Identification of differentially expressed genes in differential TADs

To gain further insights into the regulatory mechanisms underlying gene expression in pigs resulting from alterations in 3D chromatin structure across different breeds and tissues, we focused on identifying differentially expressed genes within TADs that exhibited tissue-specific differences[42]. In the differential TADs of Bamaxiang between liver and adipose tissue, we discovered a total of 10 differentially expressed genes (FDR < 0.01 and |log₂FC| ≥ 1) (Fig. 4a, Table S9), including nuclear receptor coactivator 2 (NCOA2), a member of the p160 co-activator family. Our analysis also revealed that NCOA2 was located within a differentially TAD in adipose and muscle tissues of LargeWhite pigs, and RNA-seq data analysis confirmed its specific expression in adipose tissue (Fig. 4b).

Furthermore, we identified differentially expressed genes within the differentially TADs between muscle and adipose tissues in LargeWhite pigs, and total 10 differential genes ranked by log₂FC were presented in Fig. 4c (Table S10). We then focused on the differential TAD where BMPER is located (Fig. 4d) and observed a more compact folding of the genome at the TAD boundary where BMPER resides, along with tissue-specific TSS that led to upregulated gene expression. By examining TADs across tissues, we identified differentially expressed genes within these tissue-specific differential TADs, providing further support for the pivotal role of such TADs in regulating tissue-specific gene expression and related functions.

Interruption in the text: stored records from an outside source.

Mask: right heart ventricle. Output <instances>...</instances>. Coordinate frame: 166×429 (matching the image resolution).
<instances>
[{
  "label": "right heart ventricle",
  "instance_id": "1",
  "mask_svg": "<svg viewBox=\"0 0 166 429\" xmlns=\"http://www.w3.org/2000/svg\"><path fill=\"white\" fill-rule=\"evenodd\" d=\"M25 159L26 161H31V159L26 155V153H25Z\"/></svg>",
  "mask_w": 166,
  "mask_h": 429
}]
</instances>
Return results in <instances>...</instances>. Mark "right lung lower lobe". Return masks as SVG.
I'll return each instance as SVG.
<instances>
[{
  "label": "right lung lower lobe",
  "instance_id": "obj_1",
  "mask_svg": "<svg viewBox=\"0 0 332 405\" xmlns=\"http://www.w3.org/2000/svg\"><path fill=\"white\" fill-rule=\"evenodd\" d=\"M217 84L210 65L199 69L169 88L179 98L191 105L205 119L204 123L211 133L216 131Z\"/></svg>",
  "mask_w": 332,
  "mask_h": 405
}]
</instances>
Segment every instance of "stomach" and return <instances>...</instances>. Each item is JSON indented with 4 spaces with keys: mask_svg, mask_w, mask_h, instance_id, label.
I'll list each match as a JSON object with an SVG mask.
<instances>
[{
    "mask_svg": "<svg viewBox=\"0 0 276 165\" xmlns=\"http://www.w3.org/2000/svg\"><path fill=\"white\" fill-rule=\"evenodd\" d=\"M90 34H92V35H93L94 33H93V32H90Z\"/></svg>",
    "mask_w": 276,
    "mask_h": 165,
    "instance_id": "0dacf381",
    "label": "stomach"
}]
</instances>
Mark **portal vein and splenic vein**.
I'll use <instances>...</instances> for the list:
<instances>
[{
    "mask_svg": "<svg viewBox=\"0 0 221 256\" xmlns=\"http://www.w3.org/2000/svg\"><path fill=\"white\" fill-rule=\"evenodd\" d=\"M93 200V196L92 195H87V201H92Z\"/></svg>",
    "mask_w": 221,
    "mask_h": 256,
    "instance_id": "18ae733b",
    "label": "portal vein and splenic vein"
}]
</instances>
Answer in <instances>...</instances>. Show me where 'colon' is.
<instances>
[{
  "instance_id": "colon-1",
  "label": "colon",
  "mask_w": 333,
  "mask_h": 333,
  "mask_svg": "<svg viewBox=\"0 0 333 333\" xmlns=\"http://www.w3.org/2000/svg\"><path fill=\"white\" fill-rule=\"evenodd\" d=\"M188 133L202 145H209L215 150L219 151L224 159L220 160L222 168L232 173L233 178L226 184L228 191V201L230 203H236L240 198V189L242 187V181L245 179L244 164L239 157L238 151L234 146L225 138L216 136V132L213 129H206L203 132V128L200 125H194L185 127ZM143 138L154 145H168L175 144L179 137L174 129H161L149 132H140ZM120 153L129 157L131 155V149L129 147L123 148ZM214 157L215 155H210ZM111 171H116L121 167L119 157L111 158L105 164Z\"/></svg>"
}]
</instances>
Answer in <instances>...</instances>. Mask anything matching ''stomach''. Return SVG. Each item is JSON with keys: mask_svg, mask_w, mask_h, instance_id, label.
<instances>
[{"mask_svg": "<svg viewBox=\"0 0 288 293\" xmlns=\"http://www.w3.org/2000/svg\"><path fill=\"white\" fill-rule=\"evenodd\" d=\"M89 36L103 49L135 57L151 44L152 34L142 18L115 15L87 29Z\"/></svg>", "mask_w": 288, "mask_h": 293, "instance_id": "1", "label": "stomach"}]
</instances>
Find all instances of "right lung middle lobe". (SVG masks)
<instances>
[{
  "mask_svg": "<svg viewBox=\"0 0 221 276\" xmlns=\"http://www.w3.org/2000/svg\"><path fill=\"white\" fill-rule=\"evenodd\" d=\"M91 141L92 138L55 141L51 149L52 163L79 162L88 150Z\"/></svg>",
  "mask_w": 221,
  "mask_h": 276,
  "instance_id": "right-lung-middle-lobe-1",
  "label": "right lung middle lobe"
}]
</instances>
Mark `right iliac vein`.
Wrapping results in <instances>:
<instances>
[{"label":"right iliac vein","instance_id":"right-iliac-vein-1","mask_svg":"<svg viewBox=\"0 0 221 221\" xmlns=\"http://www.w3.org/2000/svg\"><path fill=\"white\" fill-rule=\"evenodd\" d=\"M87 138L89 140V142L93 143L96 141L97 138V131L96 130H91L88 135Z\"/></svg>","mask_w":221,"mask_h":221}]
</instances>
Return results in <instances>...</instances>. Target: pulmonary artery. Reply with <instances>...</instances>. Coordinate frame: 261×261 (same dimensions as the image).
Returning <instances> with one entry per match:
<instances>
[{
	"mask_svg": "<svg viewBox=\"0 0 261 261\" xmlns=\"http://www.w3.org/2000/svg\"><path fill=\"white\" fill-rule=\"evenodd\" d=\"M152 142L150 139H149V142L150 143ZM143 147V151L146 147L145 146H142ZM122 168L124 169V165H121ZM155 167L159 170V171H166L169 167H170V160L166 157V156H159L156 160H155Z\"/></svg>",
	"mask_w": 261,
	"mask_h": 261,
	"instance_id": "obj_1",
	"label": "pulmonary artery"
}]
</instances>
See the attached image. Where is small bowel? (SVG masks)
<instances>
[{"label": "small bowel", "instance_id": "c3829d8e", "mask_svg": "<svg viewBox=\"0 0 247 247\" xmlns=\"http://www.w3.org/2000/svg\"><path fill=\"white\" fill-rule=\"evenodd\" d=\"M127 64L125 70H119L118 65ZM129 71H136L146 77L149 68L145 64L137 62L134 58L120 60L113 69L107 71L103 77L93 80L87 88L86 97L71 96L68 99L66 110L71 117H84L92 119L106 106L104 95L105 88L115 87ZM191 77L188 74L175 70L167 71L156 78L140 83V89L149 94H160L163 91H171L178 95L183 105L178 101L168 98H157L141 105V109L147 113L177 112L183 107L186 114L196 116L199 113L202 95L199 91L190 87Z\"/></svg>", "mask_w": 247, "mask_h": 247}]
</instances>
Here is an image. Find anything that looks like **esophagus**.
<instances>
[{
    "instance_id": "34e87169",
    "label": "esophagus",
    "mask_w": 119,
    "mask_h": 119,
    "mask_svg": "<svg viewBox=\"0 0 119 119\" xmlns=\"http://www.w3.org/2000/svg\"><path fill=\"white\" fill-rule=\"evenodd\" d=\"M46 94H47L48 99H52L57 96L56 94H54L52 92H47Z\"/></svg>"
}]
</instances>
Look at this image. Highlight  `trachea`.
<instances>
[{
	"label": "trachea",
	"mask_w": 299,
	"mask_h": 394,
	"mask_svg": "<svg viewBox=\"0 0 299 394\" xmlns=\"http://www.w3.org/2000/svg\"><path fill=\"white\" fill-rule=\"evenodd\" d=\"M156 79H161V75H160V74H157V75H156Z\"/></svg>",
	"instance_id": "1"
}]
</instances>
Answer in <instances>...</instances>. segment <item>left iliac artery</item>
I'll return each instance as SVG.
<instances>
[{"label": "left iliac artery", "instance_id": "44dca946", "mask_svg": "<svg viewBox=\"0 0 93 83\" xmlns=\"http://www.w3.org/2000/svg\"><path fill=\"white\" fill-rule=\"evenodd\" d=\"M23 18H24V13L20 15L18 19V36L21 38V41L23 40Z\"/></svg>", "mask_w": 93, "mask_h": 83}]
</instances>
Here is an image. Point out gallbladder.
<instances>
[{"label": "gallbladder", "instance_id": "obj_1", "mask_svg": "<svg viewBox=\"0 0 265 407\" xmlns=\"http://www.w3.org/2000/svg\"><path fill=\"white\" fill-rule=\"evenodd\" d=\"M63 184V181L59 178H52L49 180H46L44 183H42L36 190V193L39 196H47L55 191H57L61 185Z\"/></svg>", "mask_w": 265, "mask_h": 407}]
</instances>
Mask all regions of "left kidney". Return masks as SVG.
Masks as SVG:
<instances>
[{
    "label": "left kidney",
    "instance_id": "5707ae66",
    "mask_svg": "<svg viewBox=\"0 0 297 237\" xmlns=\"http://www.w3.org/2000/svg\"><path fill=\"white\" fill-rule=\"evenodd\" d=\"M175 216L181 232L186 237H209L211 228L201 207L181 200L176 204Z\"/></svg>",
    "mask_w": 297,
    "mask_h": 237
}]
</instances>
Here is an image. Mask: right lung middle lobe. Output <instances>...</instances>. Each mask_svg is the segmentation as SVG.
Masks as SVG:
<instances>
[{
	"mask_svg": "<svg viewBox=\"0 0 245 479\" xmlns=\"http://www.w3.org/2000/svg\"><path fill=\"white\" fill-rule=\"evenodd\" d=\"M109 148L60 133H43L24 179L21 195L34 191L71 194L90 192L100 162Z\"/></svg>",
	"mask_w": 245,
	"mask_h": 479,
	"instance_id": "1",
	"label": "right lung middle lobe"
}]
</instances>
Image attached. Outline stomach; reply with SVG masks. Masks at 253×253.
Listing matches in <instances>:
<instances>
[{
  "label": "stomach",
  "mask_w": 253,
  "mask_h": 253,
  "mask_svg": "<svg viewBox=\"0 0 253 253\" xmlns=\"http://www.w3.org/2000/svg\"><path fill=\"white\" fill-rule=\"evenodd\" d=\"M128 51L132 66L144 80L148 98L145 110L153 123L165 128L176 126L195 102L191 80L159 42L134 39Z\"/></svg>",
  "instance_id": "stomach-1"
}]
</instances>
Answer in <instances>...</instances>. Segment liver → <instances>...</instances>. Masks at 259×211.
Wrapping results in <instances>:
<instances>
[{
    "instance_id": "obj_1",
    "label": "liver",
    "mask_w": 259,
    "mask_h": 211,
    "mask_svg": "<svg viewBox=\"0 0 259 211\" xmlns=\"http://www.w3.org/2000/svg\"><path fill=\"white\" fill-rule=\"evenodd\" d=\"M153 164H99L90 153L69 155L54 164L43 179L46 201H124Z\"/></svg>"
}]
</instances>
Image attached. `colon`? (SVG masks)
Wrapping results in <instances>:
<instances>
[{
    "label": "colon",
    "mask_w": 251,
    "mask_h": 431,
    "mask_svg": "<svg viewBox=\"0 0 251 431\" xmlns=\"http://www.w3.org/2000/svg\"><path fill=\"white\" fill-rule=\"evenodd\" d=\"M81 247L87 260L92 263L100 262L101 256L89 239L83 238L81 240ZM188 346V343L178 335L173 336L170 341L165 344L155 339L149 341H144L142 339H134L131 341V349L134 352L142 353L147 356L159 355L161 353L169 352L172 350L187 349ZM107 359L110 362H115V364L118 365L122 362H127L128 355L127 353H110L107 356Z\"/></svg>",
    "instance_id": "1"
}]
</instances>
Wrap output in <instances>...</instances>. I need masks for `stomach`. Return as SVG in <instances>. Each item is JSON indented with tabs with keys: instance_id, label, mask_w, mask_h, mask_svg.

The comprehensive analysis presented in this study delves deep into the characterization of TADs in the pig genome, shedding light on their crucial roles in regulating gene expression across different tissues and breeds. The findings herein provide valuable insights into the structural and functional aspects of TADs in the context of the pig genome, offering a foundation for future studies on the genetic regulation of complex traits in pigs.

Our investigation has highlighted the preservation of TADs through the heightened presence of CTCF and the differential analysis of TADs. Kentepozidou et al. (2020) identified evolving clusters of CTCF binding sites as a characteristic of TAD boundary architecture[43]. CTCF binding sites exhibit enrichment at TAD boundaries, and this conservation across diverse cell types suggests a pivotal role for CTCF in both the establishment and maintenance of these boundaries[44]. The asymmetry of CTCF binding sites is noteworthy, where the convergent orientation of a CTCF site pair contributes to the formation of chromatin loops in vivo[44]. CTCF, highly concentrated at TAD boundaries, forms physical loops with intervening DNA, establishing an insulated environment crucial for the proper expression of lineage-specifying genes[45]. Additionally, CTCF binding actively contributes to the configuration of a higher-order genome structure by delineating the boundaries of extensive TADs[43]. Disruptions in TAD boundaries have been observed to significantly impact gene expression, underscoring the necessity of exploring genome-level alterations in TADs and TAD boundaries to comprehend the intricate interplay between 3D genome structure and phenotype[13]. Notably, our findings indicate an enrichment of functional DNA variants at TAD boundaries, including eVariants in e/sQTLs, LoFs, and the top 1% high-impact SNPs. We posit that this enrichment may be attributed to the ability of functional DNA variants to modulate chromatin, such as enhancer and promoter regions, as well as repressed segments, all of which exhibit heightened presence at TAD boundaries. The enrichment of the top 1% high-impact SNPs, predicted to induce substantial changes in open chromatin states, provides support for our hypothesis. Nanni et al. (2020) similarly noted the enrichment of epigenetic marks associated with gene expression at TAD boundaries[44]. Additionally, Lazar et al. (2018) found significant enrichment of genetic and epigenetic signatures at TAD boundaries, including higher CpG density compared to the rest of the genome, increased presence of CTCF binding, H3K4me3, and the existence of SINE elements[46]. These collective insights highlight the fundamental importance of TAD boundaries in orchestrating gene expression dynamics within the genome.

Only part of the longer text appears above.